光子学报, 2020, 49 (4): 0412001, 网络出版: 2020-04-24
一种微米级高度台阶镜面条纹反射的三维测量系统
A Specular Stepped Surface Profile Measurement System Based on Fringe Reflection Principle with Micrometer-level Height Resolution
条纹反射 台阶镜面 相位测量 三角法 三维重构 Fringe reflection Specular stepped surface Phase measurement Triangulation 3D reconstruction
摘要
提出了一种检测微米级高度衍射台阶结构的条纹反射三维检测方法.对条纹反射光路的理论分析表明,合理选择入射光线角度和液晶屏放置角度以及液晶屏像素尺寸等系统参数,条纹反射系统能够分辨微米乃至亚微米级的镜面台阶.实际构建了一套微米级台阶镜面条纹反射测量实验装置;采用四步相移法进行条纹相位解算,运用移动屏幕方法确定反射光线方程,结合三角交汇原理,对待测台阶镜面进行三维重构.实际测量了名义值为5 μm和10 μm的台阶镜面,测量结果不确定度在0.5 μm内,和商业仪器测量结果的偏差 < 0.5 μm,证明了设计方法的可行性.本文结果对于包含衍射台阶结构的光学元件三维测量研究具有一定的借鉴意义.
Abstract
A fringe reflection three dimensional (3D) profile measurement system is proposed for micrometer-level height stepped mirrors. A systematic theoretical analysis of fringe reflection ray path is conducted, showing that by proper selection of the structure parameters including the ray incident angle, the Liquid Crystal Display(LCD) screen orientation angle and the LCD screen pixel size, the fringe reflection system can resolve micron and even sub-micron level stepped mirrors. A micrometer-level resolution fringe reflection measurement setup for stepped mirrors is constructed, which calculates the fringe phase using the four-step phase shift method, determines the reflected light equation using the moving screen method and reconstructs the 3D shape based on triangulation method. A stepped mirror sample with 5 μm and 10 μm steps is finally measured. The measurement uncertainty is within 0.5 μm and the discrepancy with the commercial system result is less than 0.5 μm, which proves the feasibility of the designing method. The result of this paper can be of great reference to the 3D reconstruction study of specular surfaces with diffractive structures.

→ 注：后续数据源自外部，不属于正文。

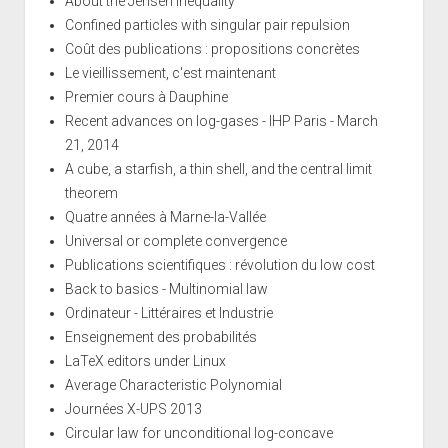
About the Jensen inequality
Confined particles with singular pair repulsion
Coût des publications : propositions concrètes
Le vieillissement, c'est maintenant
Premier cours à Dauphine
Recent advances on log-gases - IHP Paris - March
21, 2014
A cube, a starfish, a thin shell, and the central limit
theorem
Quatre années à Marne-la-Vallée
Universal or complete convergence
Publications scientifiques : révolution du low cost
Back to basics - Multinomial law
Ordinateur - Littéraires et Industrie
Enseignement des probabilités
LaTeX editors under Linux
Average Characteristic Polynomial
Journées X-UPS 2013
Circular law for unconditional log-concave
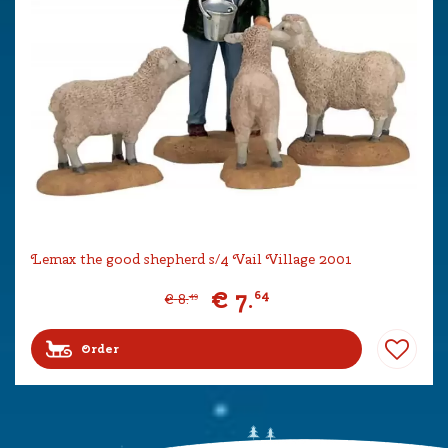
Lemax the good shepherd s/4 Vail Village 2001
€
7
.
64
€
8
.
49
Order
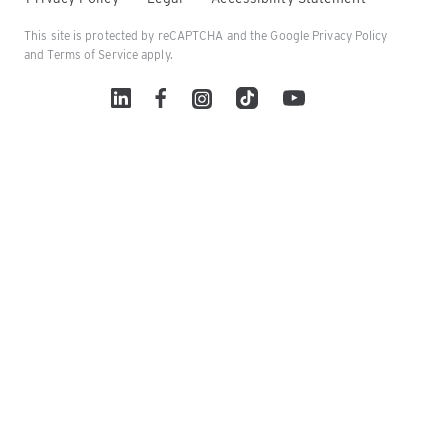
This site is protected by reCAPTCHA and the Google
Privacy Policy
and
Terms of Service
apply.
Linked In
Facebook
Instagram
TikTok
YouTube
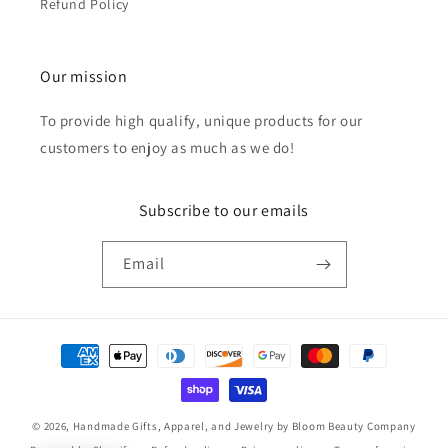
Refund Policy
Our mission
To provide high qualify, unique products for our
customers to enjoy as much as we do!
Subscribe to our emails
Email
Payment
methods
© 2026,
Handmade Gifts, Apparel, and Jewelry by Bloom Beauty Company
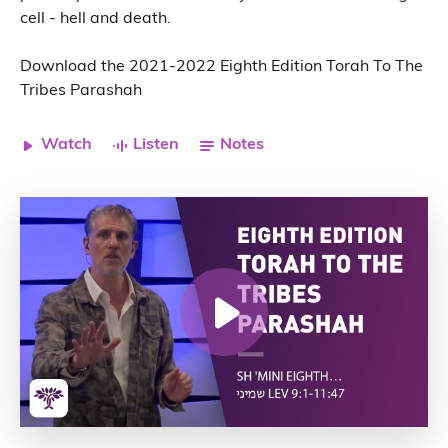
cell - hell and death.
Download the 2021-2022 Eighth Edition Torah To The
Tribes Parashah
Watch
Listen
Notes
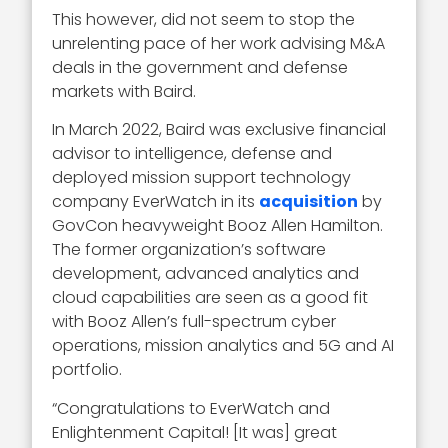
This however, did not seem to stop the
unrelenting pace of her work advising M&A
deals in the government and defense
markets with Baird.
In March 2022, Baird was exclusive financial
advisor to intelligence, defense and
deployed mission support technology
company EverWatch in its
acquisition
by
GovCon heavyweight Booz Allen Hamilton.
The former organization’s software
development, advanced analytics and
cloud capabilities are seen as a good fit
with Booz Allen’s full-spectrum cyber
operations, mission analytics and 5G and AI
portfolio.
“Congratulations to EverWatch and
Enlightenment Capital! [It was] great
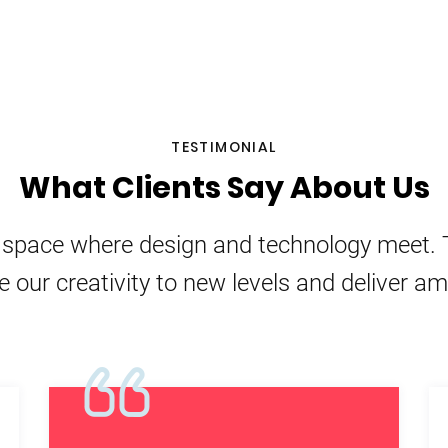
TESTIMONIAL
What Clients Say About Us
e space where design and technology meet. 
e our creativity to new levels and deliver a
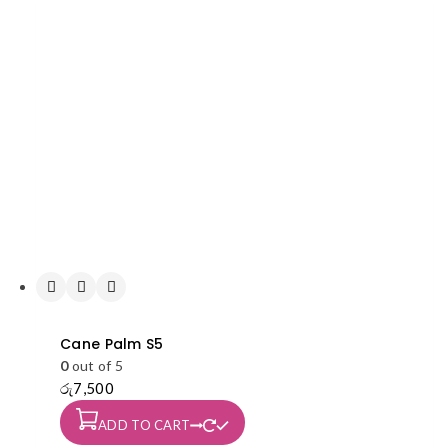
Cane Palm S5
0
out of 5
රු
7,500
ADD TO CART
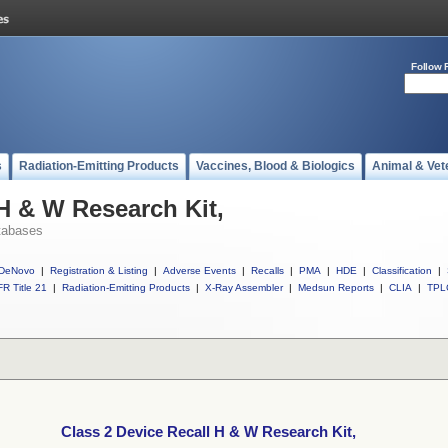
Follow 
s
Radiation-Emitting Products
Vaccines, Blood & Biologics
Animal & Vet
 H & W Research Kit,
tabases
DeNovo
|
Registration & Listing
|
Adverse Events
|
Recalls
|
PMA
|
HDE
|
Classification
|
R Title 21
|
Radiation-Emitting Products
|
X-Ray Assembler
|
Medsun Reports
|
CLIA
|
TPL
Class 2 Device Recall H & W Research Kit,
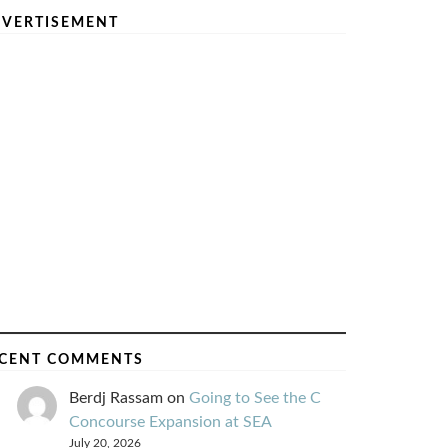
VERTISEMENT
CENT COMMENTS
Berdj Rassam
on
Going to See the C
Concourse Expansion at SEA
July 20, 2026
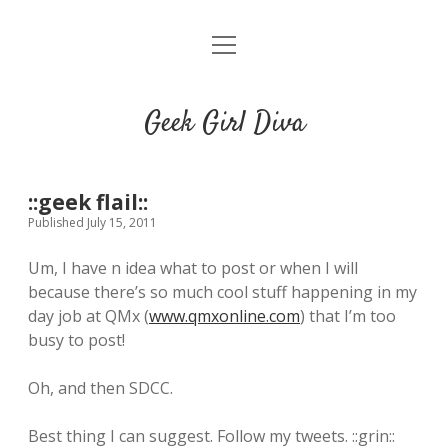
o
HOME
p
e
CONTACT
n
Geek Girl Diva
m
e
GGD’s Picks & Loves
n
u
Places you can read my work
::geek flail::
Published July 15, 2011
t
i
t
Um, I have n idea what to post or when I will
w
n
u
because there’s so much cool stuff happening in my
i
s
m
day job at QMx (
www.qmxonline.com
) that I’m too
t
t
b
busy to post!
t
a
l
e
g
r
Oh, and then SDCC.
r
r
a
Best thing I can suggest. Follow my tweets. ::grin::
m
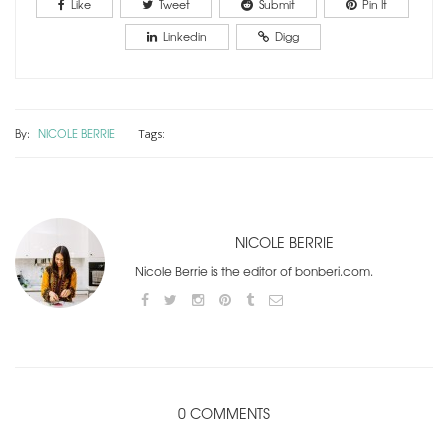
Like
Tweet
Submit
Pin It
Linkedin
Digg
By:
NICOLE BERRIE
Tags:
NICOLE BERRIE
Nicole Berrie is the editor of bonberi.com.
0 COMMENTS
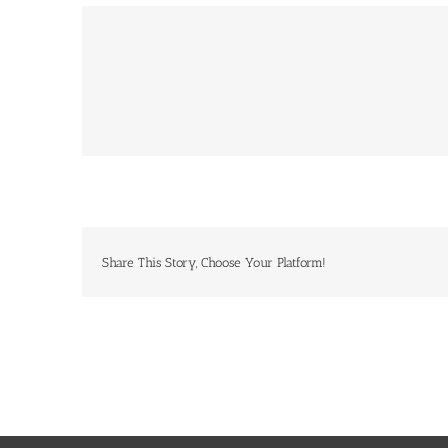
Share This Story, Choose Your Platform!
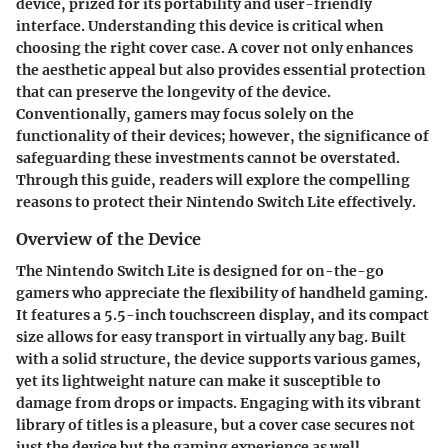
device, prized for its portability and user-friendly
interface. Understanding this device is critical when
choosing the right cover case. A cover not only enhances
the aesthetic appeal but also provides essential protection
that can preserve the longevity of the device.
Conventionally, gamers may focus solely on the
functionality of their devices; however, the significance of
safeguarding these investments cannot be overstated.
Through this guide, readers will explore the compelling
reasons to protect their Nintendo Switch Lite effectively.
Overview of the Device
The Nintendo Switch Lite is designed for on-the-go
gamers who appreciate the flexibility of handheld gaming.
It features a 5.5-inch touchscreen display, and its compact
size allows for easy transport in virtually any bag. Built
with a solid structure, the device supports various games,
yet its lightweight nature can make it susceptible to
damage from drops or impacts. Engaging with its vibrant
library of titles is a pleasure, but a cover case secures not
just the device but the gaming experience as well.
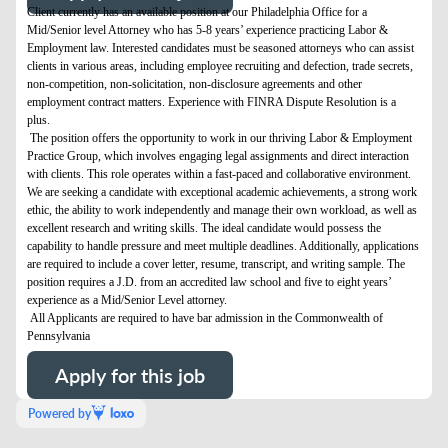
Client currently has an available position at our Philadelphia Office for a
Mid/Senior level Attorney who has 5-8 years’ experience practicing Labor &
Employment law. Interested candidates must be seasoned attorneys who can assist
clients in various areas, including employee recruiting and defection, trade secrets,
non-competition, non-solicitation, non-disclosure agreements and other
employment contract matters. Experience with FINRA Dispute Resolution is a
plus.
The position offers the opportunity to work in our thriving Labor & Employment
Practice Group, which involves engaging legal assignments and direct interaction
with clients. This role operates within a fast-paced and collaborative environment.
We are seeking a candidate with exceptional academic achievements, a strong work
ethic, the ability to work independently and manage their own workload, as well as
excellent research and writing skills. The ideal candidate would possess the
capability to handle pressure and meet multiple deadlines. Additionally, applications
are required to include a cover letter, resume, transcript, and writing sample. The
position requires a J.D. from an accredited law school and five to eight years’
experience as a Mid/Senior Level attorney.
All Applicants are required to have bar admission in the Commonwealth of
Pennsylvania
Apply for this job
Powered by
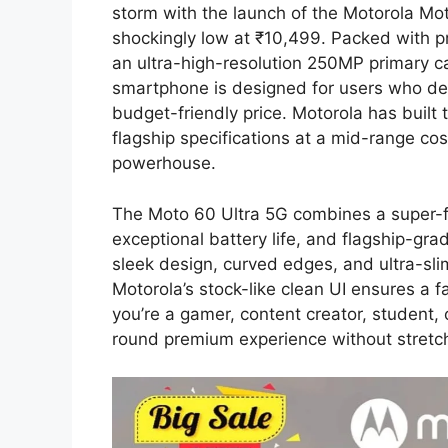
storm with the launch of the Motorola Mot
shockingly low at ₹10,499. Packed with 
an ultra-high-resolution 250MP primary c
smartphone is designed for users who de
budget-friendly price. Motorola has built 
flagship specifications at a mid-range co
powerhouse.
The Moto 60 Ultra 5G combines a super-fa
exceptional battery life, and flagship-gr
sleek design, curved edges, and ultra-slim
Motorola’s stock-like clean UI ensures a 
you’re a gamer, content creator, student, 
round premium experience without stretc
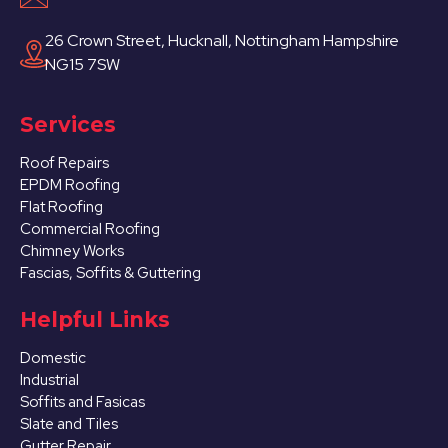
26 Crown Street, Hucknall, Nottingham Hampshire
NG15 7SW
Services
Roof Repairs
EPDM Roofing
Flat Roofing
Commercial Roofing
Chimney Works
Fascias, Soffits & Guttering
Helpful Links
Domestic
Industrial
Soffits and Fasicas
Slate and Tiles
Gutter Repair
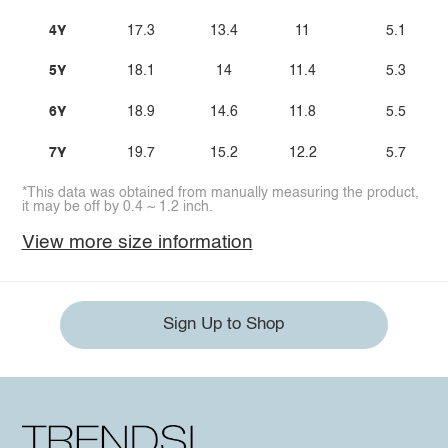
4Y
17.3
13.4
11
5.1
5Y
18.1
14
11.4
5.3
6Y
18.9
14.6
11.8
5.5
7Y
19.7
15.2
12.2
5.7
*This data was obtained from manually measuring the product,
it may be off by 0.4 ~ 1.2 inch.
View more size information
Sign Up to Shop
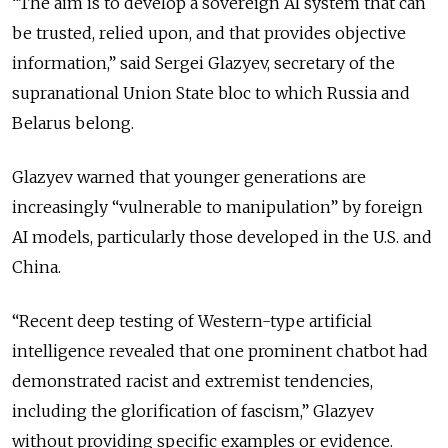
“The aim is to develop a sovereign AI system that can
be trusted, relied upon, and that provides objective
information,” said Sergei Glazyev, secretary of the
supranational Union State bloc to which Russia and
Belarus belong.
Glazyev warned that younger generations are
increasingly “vulnerable to manipulation” by foreign
AI models, particularly those developed in the U.S. and
China.
“Recent deep testing of Western-type artificial
intelligence revealed that one prominent chatbot had
demonstrated racist and extremist tendencies,
including the glorification of fascism,” Glazyev
without providing specific examples or evidence.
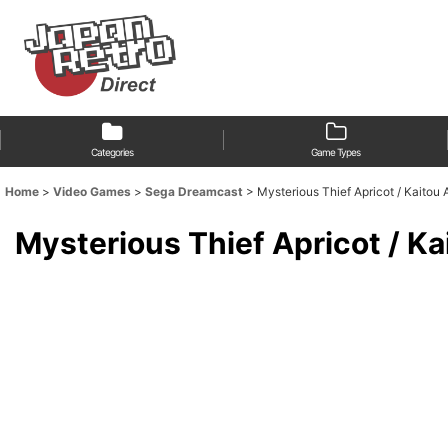
Categories
Game Types
Home
>
Video Games
>
Sega Dreamcast
>
Mysterious Thief Apricot / Ka
Mysterious Thief Apricot 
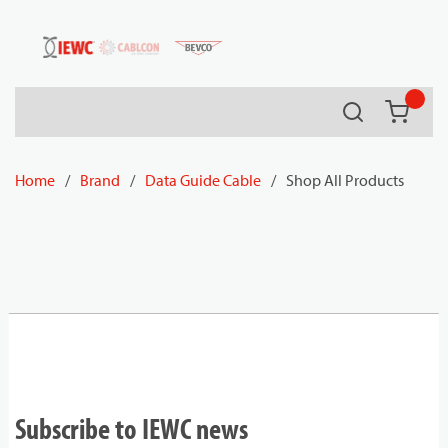
54080
Skip to main content
Search
{0} it
Home
/
Brand
/
Data Guide Cable
/
Shop All Products
Subscribe to IEWC news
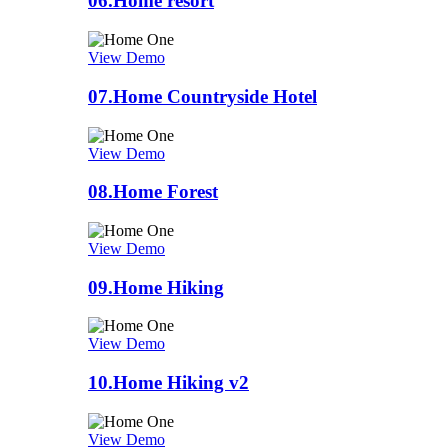
06.
Home resort
View Demo
07.
Home Countryside Hotel
View Demo
08.
Home Forest
View Demo
09.
Home Hiking
View Demo
10.
Home Hiking v2
View Demo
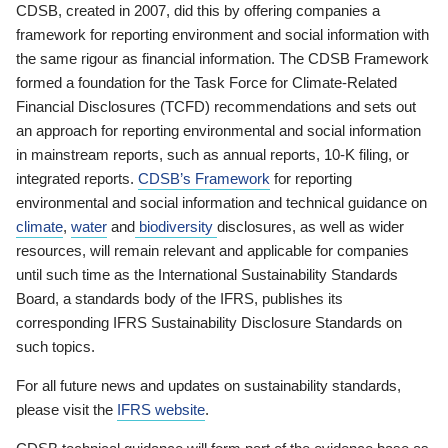
CDSB, created in 2007, did this by offering companies a
framework for reporting environment and social information with
the same rigour as financial information. The CDSB Framework
formed a foundation for the Task Force for Climate-Related
Financial Disclosures (TCFD) recommendations and sets out
an approach for reporting environmental and social information
in mainstream reports, such as annual reports, 10-K filing, or
integrated reports.
CDSB’s Framework
for reporting
environmental and social information and technical guidance on
climate
,
water
and
biodiversity
disclosures, as well as wider
resources, will remain relevant and applicable for companies
until such time as the International Sustainability Standards
Board, a standards body of the IFRS, publishes its
corresponding IFRS Sustainability Disclosure Standards on
such topics.
For all future news and updates on sustainability standards,
please visit the
IFRS website
.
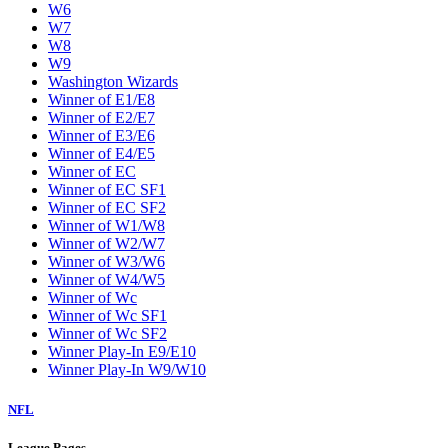
W6
W7
W8
W9
Washington Wizards
Winner of E1/E8
Winner of E2/E7
Winner of E3/E6
Winner of E4/E5
Winner of EC
Winner of EC SF1
Winner of EC SF2
Winner of W1/W8
Winner of W2/W7
Winner of W3/W6
Winner of W4/W5
Winner of Wc
Winner of Wc SF1
Winner of Wc SF2
Winner Play-In E9/E10
Winner Play-In W9/W10
NFL
League Pages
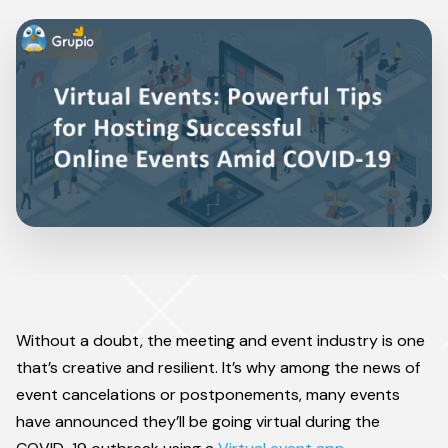
Without a doubt, the meeting and event industry is one
that’s creative and resilient. It’s why among the news of
event cancelations or postponements, many events
have announced they’ll be going virtual during the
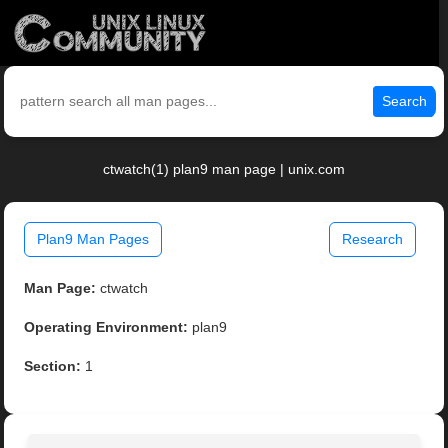
Search
ctwatch(1) plan9 man page | unix.com
Plan9 Man Pages
Research
Man Page:
ctwatch
Operating Environment:
plan9
Section:
1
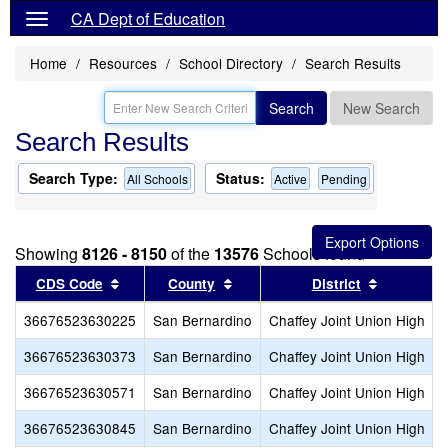
CA Dept of Education
Home
Resources
School Directory
Search Results
Search
New Search
Search Results
Search Type:
Status:
All Schools
Active
Pending
Showing
8126 - 8150
of the
13576
Schools found
Sort results by this header
Sort results by this header
Sort resul
CDS Code
County
District
36676523630225
San Bernardino
Chaffey Joint Union High
36676523630373
San Bernardino
Chaffey Joint Union High
36676523630571
San Bernardino
Chaffey Joint Union High
36676523630845
San Bernardino
Chaffey Joint Union High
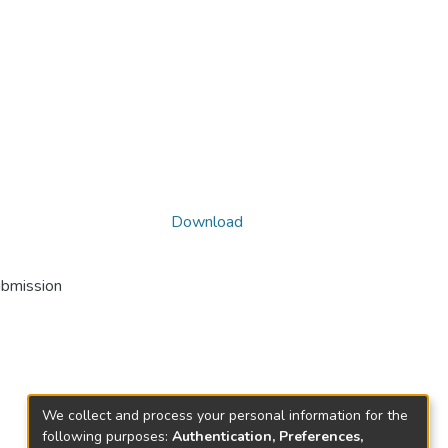
Download
ubmission
We collect and process your personal information for the
following purposes:
Authentication, Preferences,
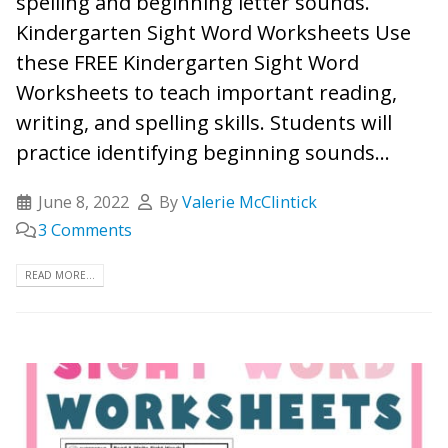
spelling and beginning letter sounds.
Kindergarten Sight Word Worksheets Use
these FREE Kindergarten Sight Word
Worksheets to teach important reading,
writing, and spelling skills. Students will
practice identifying beginning sounds...
June 8, 2022
By
Valerie McClintick
3 Comments
READ MORE...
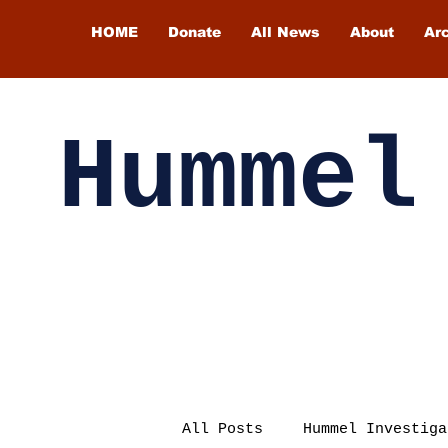
HOME
Donate
All News
About
Ar
Hummel
All Posts
Hummel Investiga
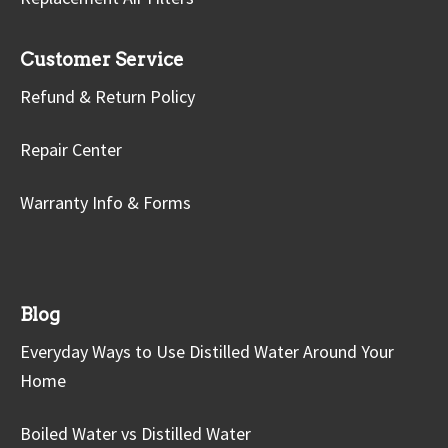
Customer Service
Refund & Return Policy
Repair Center
Warranty Info & Forms
Blog
Everyday Ways to Use Distilled Water Around Your
Home
Boiled Water vs Distilled Water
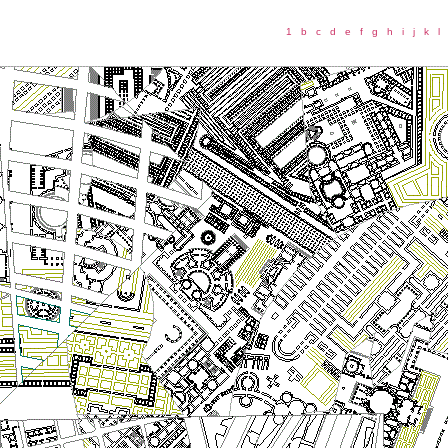
1
b
c
d
e
f
g
h
i
j
k
l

万新军, 吕宋, 宋可, 解树平. 一种微米级高度台阶镜面条纹反射的三维测量系统[J]. 光子学报, 2020, 49(4): 0412001. Xin-jun WAN, Song LÜ, Ke SONG, Shu-ping XIE. A Specular Stepped Surface Profile Measurement System Based on Fringe Reflection Principle with Micrometer-level Height Resolution[J]. ACTA PHOTONICA SINICA, 2020, 49(4): 0412001.